A review by serendipitysbooks
Central Places by Delia Cai

emotional reflective medium-paced
  • Plot- or character-driven? Character
  • Strong character development? Yes
  • Loveable characters? It's complicated
  • Diverse cast of characters? Yes
  • Flaws of characters a main focus? Yes

3.75

 The barebones plot of Central Places - girl living in the big city travels to her small town home for the holidays - could very well be that of a Hallmark movie. While some of the plot threads are also Hallmarkish - she reconnects with her best friend and her high school crush - this book has got additional layers, more depth and breadth, plus an ending which didn’t go where I feared it might, ensuring it is no mere cliche.

Audrey Zhou is the only child of Chinese migrants, but hasn’t been home in eight years, and is only there this Christmas because her fiancé wants to meet her parents. She is effectively estranged from them and her relationship with her mother is particularly fraught. For me one of the strengths of the novel is its depictions of the relationships in the family - husband and wife, father and daughter, as well as mother and daughter - whether it be the pregnant silences, the explosive disagreements, or the myriad small details. Audrey’s father’s gestures of love for her - the roast chicken, the way he quietly slips her some money as she is leaving - are especially poignant.

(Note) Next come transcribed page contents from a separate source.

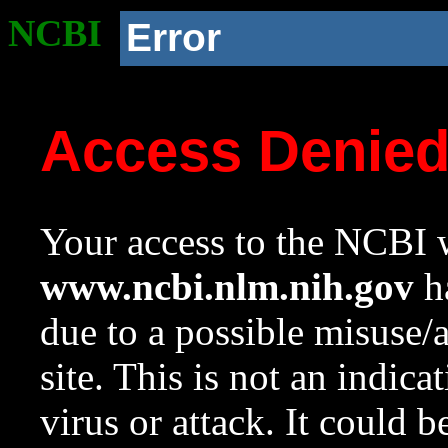
NCBI
Error
Access Denie
Your access to the NCBI w
www.ncbi.nlm.nih.gov
ha
due to a possible misuse/
site. This is not an indica
virus or attack. It could 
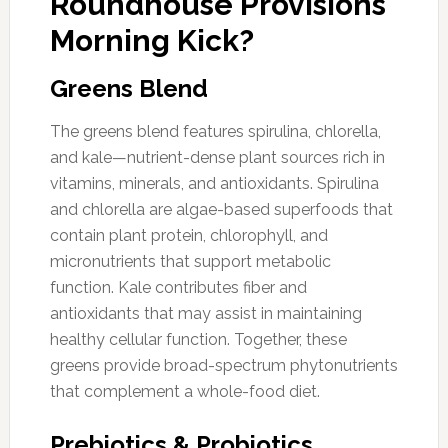
Roundhouse Provisions
Morning Kick?
Greens Blend
The greens blend features spirulina, chlorella,
and kale—nutrient-dense plant sources rich in
vitamins, minerals, and antioxidants. Spirulina
and chlorella are algae-based superfoods that
contain plant protein, chlorophyll, and
micronutrients that support metabolic
function. Kale contributes fiber and
antioxidants that may assist in maintaining
healthy cellular function. Together, these
greens provide broad-spectrum phytonutrients
that complement a whole-food diet.
Prebiotics & Probiotics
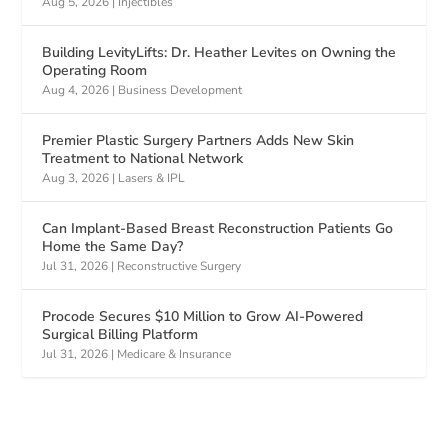
Aug 5, 2026
|
Injectibles
Building LevityLifts: Dr. Heather Levites on Owning the
Operating Room
Aug 4, 2026
|
Business Development
Premier Plastic Surgery Partners Adds New Skin
Treatment to National Network
Aug 3, 2026
|
Lasers & IPL
Can Implant-Based Breast Reconstruction Patients Go
Home the Same Day?
Jul 31, 2026
|
Reconstructive Surgery
Procode Secures $10 Million to Grow AI-Powered
Surgical Billing Platform
Jul 31, 2026
|
Medicare & Insurance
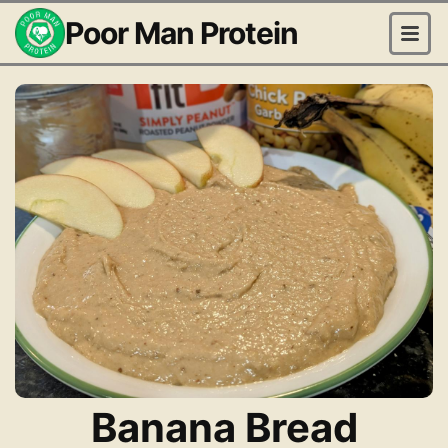
Poor Man Protein
Banana Bread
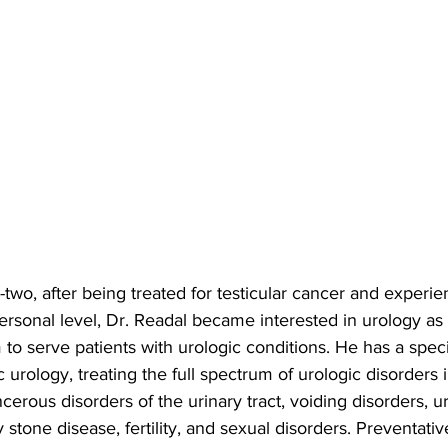
-two, after being treated for testicular cancer and experie
ersonal level, Dr. Readal became interested in urology as
 to serve patients with urologic conditions. He has a speci
c urology, treating the full spectrum of urologic disorders 
erous disorders of the urinary tract, voiding disorders, u
 stone disease, fertility, and sexual disorders. Preventativ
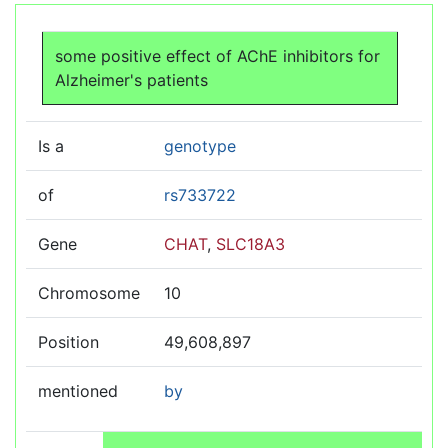
Jump to:
navigation
,
search
some positive effect of AChE inhibitors for
Alzheimer's patients
Is a
genotype
of
rs733722
Gene
CHAT
,
SLC18A3
Chromosome
10
Position
49,608,897
mentioned
by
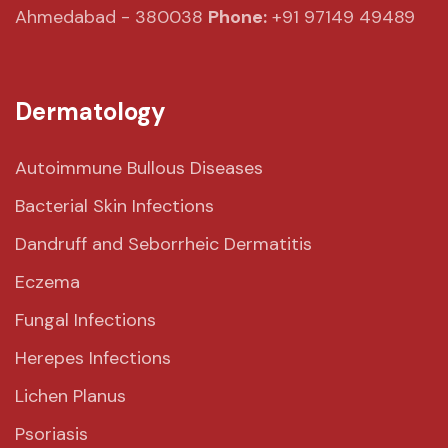
Ahmedabad - 380038
Phone:
+91 97149 49489
Dermatology
Autoimmune Bullous Diseases
Bacterial Skin Infections
Dandruff and Seborrheic Dermatitis
Eczema
Fungal Infections
Herepes Infections
Lichen Planus
Psoriasis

Audrey is a complicated and not always likeable protagonist, but she is written in such a way that I could at least understand the reasons for her actions. Race, migration, identity and belonging - among my favourite themes - all factored in to them. As a teen she was desperate to leave Hickory Grove, to find somewhere to test her ambition and a place where she could belong. Over the course of the novel she comes to see the good in her parents and her hometown and to realise that she didn’t have to cut off everyone and everything from her past in order to escape it. She also recognises that she doesn’t actually like every aspect of her own behaviour or the way her life in New York is unfolding. This character arc and the ending help make this a satisying, feel-good read, while the exploration of issues like race and migration give it the depth I enjoy.

Many thanks to @penguinbooksnz for my ARC. Central Places releases in Aotearoa on 21 November.